◆ **EXTRACT PROVIDED**:
══════════

[R-meta] variance explained by fixed & random effects

Thu Mar 14 17:13:30 CET 2019

Dear Wolfgang,

Thank-you for the fast reply! 

So the code is easy enough, but I am struggling to understand some of the nuance/ how to properly think about the different numbers. I have added some questions, between the dashed lines, below your answers. If they are within the scope of the mailing list and not to cumbersome, I would be curious for some explanations to help clear up my confusion. 

Thanks!

Theresa

One way of estimating an R^2-type measure for the fixed effects is to fit the reduced model without the predictor and then compute the proportional reduction in the variance components:

res0 <- rma.mv(yi, vi, random = ~ 1 | district/school, data=dat) 
pmax(0, (res0$sigma2 - res$sigma2) / res0$sigma2) * 100
max(0, (sum(res0$sigma2) - sum(res$sigma2)) / sum(res0$sigma2)) * 100

One can compute this per component or overall. There is no guarantee that the value is >= 0, so I use pmax()/max() to set negative values to 0. One could debate whether it even makes sense here to estimate how much of the school-level heterogeneity is accounted for by 'year'(since this is a district-level predictor), but that's another issue.

-----------------------------------------------------------------------------------------------------------------------------------------
***
So we have: 

sigma^2 for res0 .... heterogeneity in district & school:
0.06506194 0.03273652
sigma^2 for res1 .... heterogeneity in district & school, accounting for year:
0.11482670 0.03208976

(res0$sigma2 - res$sigma2) / res0$sigma2
-0.76488265  0.01975659

So it looks like accounting for year increases the heterogeneity in district.

Acknowledging and moving on from the fact that year is not the best fixed effect... What does it mean if the value is negative/zero? 
There is more variance in the random intercepts when you include the fixed effect? 
Adding this particular fixed effect does not improve the model? 
If I was writing this up, could I say: "Accounting for year does not explain any additional variation in the estimated variance of the random intercepts."
More specifically: 
"The heterogeneity accounted for by year is 0% for district level variance, and 1.98% for school level variance."
"The overall heterogeneity accounted for by year is 0%." ???

══════════

Records from a data collection
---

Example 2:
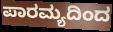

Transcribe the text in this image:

ಪಾರಮ್ಯದಿಂದ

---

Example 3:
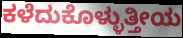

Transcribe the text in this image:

══════════

◆ **PROBLEM REQUIREMENTS**: Print the passage of the mailing-list post on variance explained by fixed and random effects that opens with the words containing "So it looks" and closes with "improve the model?". The rows play no part here.

◆ **RESPONSE**:
So it looks like accounting for year increases the heterogeneity in district.

Acknowledging and moving on from the fact that year is not the best fixed effect... What does it mean if the value is negative/zero? 
There is more variance in the random intercepts when you include the fixed effect? 
Adding this particular fixed effect does not improve the model?